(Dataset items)

::::::

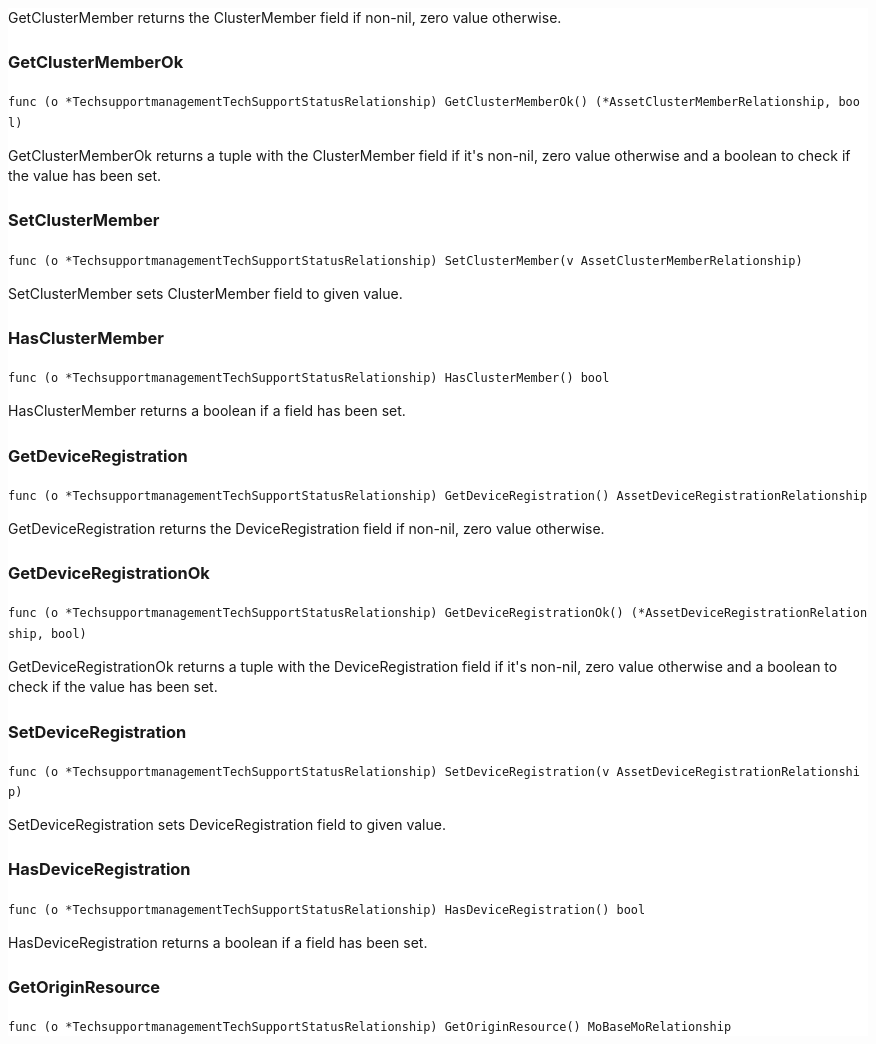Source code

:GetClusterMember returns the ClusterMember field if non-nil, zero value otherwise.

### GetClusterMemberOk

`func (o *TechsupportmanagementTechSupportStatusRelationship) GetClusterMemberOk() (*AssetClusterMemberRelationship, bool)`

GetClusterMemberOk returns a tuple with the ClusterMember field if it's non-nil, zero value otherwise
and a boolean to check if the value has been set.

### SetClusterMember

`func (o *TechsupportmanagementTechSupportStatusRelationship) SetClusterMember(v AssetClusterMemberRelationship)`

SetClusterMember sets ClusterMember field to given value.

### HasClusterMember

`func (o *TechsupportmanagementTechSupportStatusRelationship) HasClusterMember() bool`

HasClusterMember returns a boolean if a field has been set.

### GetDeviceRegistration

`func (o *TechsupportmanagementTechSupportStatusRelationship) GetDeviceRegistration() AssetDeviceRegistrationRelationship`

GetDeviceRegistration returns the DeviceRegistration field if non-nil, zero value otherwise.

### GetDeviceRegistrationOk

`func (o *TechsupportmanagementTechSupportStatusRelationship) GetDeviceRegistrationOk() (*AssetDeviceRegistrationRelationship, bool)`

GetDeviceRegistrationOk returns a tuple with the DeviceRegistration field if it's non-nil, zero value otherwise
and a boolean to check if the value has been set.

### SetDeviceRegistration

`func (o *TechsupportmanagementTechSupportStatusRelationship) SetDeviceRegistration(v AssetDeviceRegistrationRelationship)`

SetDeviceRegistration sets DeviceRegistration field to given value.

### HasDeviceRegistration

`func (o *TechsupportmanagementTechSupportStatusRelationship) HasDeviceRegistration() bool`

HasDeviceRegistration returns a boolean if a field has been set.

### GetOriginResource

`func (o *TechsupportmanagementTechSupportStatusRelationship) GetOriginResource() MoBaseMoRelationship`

::::::

What to do:
Every line containing the string "TechsupportmanagementTechSupportStatusRelationship" is required; copy each such line from the data.

Task output:
`func (o *TechsupportmanagementTechSupportStatusRelationship) GetClusterMemberOk() (*AssetClusterMemberRelationship, bool)`
`func (o *TechsupportmanagementTechSupportStatusRelationship) SetClusterMember(v AssetClusterMemberRelationship)`
`func (o *TechsupportmanagementTechSupportStatusRelationship) HasClusterMember() bool`
`func (o *TechsupportmanagementTechSupportStatusRelationship) GetDeviceRegistration() AssetDeviceRegistrationRelationship`
`func (o *TechsupportmanagementTechSupportStatusRelationship) GetDeviceRegistrationOk() (*AssetDeviceRegistrationRelationship, bool)`
`func (o *TechsupportmanagementTechSupportStatusRelationship) SetDeviceRegistration(v AssetDeviceRegistrationRelationship)`
`func (o *TechsupportmanagementTechSupportStatusRelationship) HasDeviceRegistration() bool`
`func (o *TechsupportmanagementTechSupportStatusRelationship) GetOriginResource() MoBaseMoRelationship`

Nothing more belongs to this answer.